What We Don't Want in a President

Once again our Board is engaged in a search for a new President. Once again, students, staff, and faculty wonder what kind of leader will come out of this search. Each group of University constituents has its own idea about what qualifications and experience are important. We all have a clearer idea of what we do not want.

We have wasted two years since the campus felt optimism with the selection of Thomas Calhoun, making this search perhaps the school’s last opportunity to avoid the dustbin of history. To the Board, here is what you must not do this time.

1) Don’t give us some political hack unqualified on any level to run a comprehensive university. The Board did that in 2009 with Wayne Watson, more on the scope of that catastrophe below.
2) Don’t give us someone with any ties to Watson or local politicians.
3) Don’t give us anyone associated with the current university administration.
4) Don’t give us someone with questionable academic credentials.

In 2009, the Board decided to award the presidency to a total academic fraud. The devastation wrought by that decision has put the university at risk for its existence. Continuing to immerse the school in local politics, continuing to use it as a patronage dumping ground, continuing to hire friends, relatives of friends, friends of friends, relatives of employees, and anyone else hired for political reasons will simply replicate the disaster of the Watson years. Here are some visuals from the Chicago State Fact Book that underscore that point.

In fall 2009, the University enrolled 7235 students. That number grew to 7362 the following fall. This past fall, the University enrolled 3101 students. That number has dropped to 2850 in spring 2018.



The enrollment loss from its peak in fall 2010 to fall 2017 amounts to 4261 students, or a 57.8 percent decline. Because the majority of our students are African-American, it seems appropriate to look at their enrollment changes. In fall 2009, CSU enrolled 5670 black students, a number that grew to 5832 in fall 2010. By fall 2017, only 2073 black students attended CSU, a 64.5 percent drop. Black student departures account for 88 percent of our enrollment losses.

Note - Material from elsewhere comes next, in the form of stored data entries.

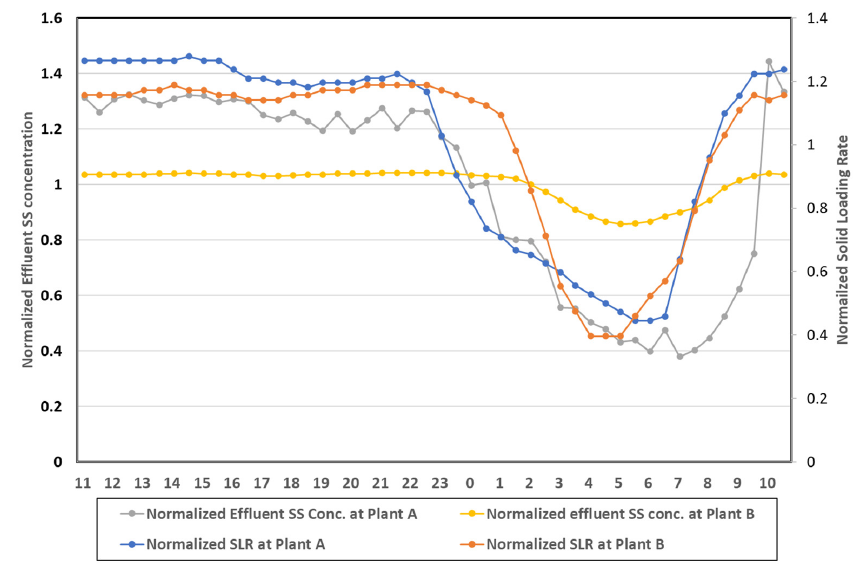
Figure 10. Normalized hourly effluent SS concentrations and SLRs at Plants A and B.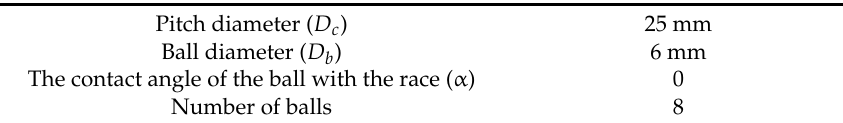
Table 2. Specifications of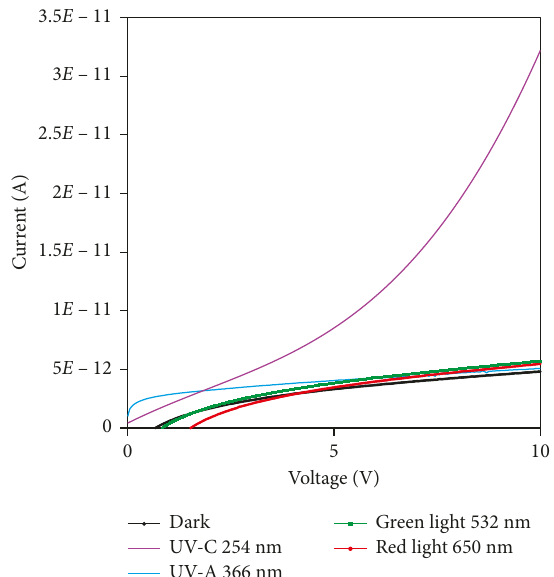
Figure 9: I-V characteristics of Ga different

Another useful indicator of the complete failure of political hacks as university administrators (along with disastrous media relations, toxic relations with faculty, and a total inability to raise money)is our plunging Freshman graduation rate which will surely expose the University to negative media attention. The figures are in for the first three Watson cohorts: 11 percent for the 2009 group, 13 percent in 2010, and 12 percent in 2011.

Anyone selected must be given free reign to make whatever changes s/he deems necessary to save the school. Of course, in Thomas Calhoun we had the person almost everyone on campus supported. However, he never had a chance with that iteration of the Board. Can that mistake be rectified?